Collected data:
══════
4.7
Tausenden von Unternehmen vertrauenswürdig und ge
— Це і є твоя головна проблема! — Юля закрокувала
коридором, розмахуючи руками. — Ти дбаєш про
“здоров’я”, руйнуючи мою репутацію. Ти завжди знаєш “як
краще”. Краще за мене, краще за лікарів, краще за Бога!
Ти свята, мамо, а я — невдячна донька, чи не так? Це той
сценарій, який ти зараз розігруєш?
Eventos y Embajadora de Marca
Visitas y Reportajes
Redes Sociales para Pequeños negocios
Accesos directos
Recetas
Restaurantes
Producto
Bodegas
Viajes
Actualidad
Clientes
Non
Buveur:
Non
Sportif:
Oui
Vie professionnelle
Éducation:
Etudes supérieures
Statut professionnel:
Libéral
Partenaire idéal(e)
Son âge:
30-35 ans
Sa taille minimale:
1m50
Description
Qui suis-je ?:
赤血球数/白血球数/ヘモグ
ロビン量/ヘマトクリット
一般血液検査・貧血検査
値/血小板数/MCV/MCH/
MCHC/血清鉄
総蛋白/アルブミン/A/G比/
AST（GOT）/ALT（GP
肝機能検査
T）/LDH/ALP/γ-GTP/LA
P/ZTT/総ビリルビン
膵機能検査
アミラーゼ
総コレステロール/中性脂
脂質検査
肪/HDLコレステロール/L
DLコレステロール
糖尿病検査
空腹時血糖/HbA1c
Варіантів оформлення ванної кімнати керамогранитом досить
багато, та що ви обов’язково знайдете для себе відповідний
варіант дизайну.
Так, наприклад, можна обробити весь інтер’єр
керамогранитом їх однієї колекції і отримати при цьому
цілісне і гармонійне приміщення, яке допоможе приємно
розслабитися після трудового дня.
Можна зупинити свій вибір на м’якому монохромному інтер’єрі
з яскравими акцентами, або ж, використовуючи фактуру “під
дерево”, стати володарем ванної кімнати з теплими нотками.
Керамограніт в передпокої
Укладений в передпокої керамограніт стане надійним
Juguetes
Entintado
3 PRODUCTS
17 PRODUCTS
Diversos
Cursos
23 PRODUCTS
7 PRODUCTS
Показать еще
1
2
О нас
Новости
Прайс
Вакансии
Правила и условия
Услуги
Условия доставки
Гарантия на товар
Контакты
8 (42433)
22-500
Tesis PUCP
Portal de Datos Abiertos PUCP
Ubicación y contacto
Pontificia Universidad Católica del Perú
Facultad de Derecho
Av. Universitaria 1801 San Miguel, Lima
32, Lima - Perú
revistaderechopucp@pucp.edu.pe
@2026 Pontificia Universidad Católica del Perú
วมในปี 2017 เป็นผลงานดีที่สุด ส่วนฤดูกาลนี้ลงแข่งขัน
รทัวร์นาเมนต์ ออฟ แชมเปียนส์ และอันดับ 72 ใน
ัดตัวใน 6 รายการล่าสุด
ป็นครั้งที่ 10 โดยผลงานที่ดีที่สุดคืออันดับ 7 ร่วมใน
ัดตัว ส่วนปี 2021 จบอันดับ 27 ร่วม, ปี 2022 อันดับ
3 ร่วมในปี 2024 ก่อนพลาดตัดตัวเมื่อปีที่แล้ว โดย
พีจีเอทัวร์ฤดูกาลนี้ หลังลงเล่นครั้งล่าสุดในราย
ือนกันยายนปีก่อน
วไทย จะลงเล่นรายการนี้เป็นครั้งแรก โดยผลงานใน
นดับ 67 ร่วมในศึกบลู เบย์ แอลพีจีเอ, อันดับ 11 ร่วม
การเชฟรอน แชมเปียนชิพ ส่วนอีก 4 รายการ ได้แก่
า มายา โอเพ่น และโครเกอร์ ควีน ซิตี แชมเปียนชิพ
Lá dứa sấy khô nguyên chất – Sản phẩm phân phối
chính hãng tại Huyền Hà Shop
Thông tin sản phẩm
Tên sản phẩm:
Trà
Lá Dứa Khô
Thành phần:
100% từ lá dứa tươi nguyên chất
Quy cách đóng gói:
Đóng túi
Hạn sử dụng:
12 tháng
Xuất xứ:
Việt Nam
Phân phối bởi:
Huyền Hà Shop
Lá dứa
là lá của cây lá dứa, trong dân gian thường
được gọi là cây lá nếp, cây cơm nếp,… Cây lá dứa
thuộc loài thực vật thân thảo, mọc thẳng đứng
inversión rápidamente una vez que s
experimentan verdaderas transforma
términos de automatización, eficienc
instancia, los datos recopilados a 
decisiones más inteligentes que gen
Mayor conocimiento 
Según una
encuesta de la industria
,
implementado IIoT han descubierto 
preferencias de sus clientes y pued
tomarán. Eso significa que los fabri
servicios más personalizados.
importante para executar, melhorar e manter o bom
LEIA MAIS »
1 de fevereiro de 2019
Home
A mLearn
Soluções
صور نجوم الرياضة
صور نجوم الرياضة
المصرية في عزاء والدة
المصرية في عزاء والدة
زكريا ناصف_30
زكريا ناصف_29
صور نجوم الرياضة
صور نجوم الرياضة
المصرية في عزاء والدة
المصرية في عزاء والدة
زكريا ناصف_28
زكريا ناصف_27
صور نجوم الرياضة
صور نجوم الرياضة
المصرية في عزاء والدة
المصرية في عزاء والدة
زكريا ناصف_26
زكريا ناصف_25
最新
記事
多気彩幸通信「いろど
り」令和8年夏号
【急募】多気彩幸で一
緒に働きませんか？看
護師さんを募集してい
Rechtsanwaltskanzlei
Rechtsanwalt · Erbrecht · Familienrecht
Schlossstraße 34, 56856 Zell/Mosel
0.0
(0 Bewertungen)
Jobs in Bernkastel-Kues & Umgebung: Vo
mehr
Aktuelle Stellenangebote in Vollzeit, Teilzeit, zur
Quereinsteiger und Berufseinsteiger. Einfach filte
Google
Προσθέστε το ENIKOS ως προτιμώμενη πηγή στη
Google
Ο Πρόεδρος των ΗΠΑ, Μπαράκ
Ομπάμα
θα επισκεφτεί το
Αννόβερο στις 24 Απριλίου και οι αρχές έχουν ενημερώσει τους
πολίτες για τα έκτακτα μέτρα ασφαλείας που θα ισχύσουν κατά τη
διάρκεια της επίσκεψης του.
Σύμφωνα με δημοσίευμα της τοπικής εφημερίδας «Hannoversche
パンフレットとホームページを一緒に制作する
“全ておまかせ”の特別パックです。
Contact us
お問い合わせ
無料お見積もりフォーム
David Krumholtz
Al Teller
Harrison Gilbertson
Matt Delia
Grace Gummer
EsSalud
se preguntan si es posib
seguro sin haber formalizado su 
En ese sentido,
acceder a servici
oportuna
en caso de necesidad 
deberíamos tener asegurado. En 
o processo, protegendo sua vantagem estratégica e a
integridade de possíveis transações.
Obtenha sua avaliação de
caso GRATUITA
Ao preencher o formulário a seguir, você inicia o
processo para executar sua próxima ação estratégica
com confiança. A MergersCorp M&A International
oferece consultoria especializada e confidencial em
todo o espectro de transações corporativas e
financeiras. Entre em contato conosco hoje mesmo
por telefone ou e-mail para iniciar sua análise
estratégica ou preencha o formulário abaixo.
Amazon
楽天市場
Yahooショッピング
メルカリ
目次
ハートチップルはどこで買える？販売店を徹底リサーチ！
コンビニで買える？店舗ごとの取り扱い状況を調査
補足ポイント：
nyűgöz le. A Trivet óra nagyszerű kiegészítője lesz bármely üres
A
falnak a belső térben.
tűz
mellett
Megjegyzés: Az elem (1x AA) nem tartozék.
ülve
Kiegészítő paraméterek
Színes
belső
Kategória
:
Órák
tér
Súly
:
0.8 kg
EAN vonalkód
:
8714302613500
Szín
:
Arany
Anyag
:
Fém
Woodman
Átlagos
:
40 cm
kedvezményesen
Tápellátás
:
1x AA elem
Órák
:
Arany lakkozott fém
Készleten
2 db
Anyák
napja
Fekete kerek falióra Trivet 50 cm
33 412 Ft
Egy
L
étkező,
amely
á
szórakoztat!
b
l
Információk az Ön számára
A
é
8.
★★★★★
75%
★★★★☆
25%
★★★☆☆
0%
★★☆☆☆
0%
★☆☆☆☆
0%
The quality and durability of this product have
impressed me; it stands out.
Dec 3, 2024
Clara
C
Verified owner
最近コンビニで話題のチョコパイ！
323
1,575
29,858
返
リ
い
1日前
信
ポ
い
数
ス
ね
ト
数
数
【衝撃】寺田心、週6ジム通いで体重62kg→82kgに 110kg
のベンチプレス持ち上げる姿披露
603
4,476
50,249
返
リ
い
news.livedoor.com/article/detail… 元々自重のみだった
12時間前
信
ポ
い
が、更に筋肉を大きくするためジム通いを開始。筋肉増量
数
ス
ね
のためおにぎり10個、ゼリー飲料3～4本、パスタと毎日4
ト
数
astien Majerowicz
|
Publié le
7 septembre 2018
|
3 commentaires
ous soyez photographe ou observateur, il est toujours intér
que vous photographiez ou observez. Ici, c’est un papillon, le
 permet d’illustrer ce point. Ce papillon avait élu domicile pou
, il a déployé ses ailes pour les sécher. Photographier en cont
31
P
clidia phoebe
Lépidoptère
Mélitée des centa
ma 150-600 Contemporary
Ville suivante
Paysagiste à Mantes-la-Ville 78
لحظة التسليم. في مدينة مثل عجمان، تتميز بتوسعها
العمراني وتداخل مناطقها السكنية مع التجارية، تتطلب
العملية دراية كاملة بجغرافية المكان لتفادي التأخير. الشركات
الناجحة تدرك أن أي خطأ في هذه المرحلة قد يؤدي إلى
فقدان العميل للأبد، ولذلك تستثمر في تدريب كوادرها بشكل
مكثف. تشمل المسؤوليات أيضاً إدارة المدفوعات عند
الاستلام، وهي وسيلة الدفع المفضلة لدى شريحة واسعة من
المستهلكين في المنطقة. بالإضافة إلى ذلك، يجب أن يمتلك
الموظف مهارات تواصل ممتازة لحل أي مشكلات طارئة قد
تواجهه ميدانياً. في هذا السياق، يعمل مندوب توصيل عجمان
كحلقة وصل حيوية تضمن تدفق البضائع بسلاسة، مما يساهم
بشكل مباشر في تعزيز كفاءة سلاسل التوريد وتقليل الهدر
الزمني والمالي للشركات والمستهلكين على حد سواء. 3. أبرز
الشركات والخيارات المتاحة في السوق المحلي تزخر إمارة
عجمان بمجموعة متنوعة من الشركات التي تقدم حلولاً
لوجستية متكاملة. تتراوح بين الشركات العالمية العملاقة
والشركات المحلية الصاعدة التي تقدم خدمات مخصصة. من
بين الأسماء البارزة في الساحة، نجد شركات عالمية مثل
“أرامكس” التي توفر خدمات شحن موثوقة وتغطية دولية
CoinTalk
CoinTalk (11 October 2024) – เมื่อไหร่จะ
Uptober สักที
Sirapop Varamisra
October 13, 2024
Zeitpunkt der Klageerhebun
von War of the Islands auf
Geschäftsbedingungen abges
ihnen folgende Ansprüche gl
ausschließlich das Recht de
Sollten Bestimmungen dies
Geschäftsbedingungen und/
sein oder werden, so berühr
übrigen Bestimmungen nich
══════
*WORK INSTRUCTION*:
Check the data for the word "інтер" and pull out the lines that have it.

*EXERCISE RESULT*:
Так, наприклад, можна обробити весь інтер’єр
Можна зупинити свій вибір на м’якому монохромному інтер’єрі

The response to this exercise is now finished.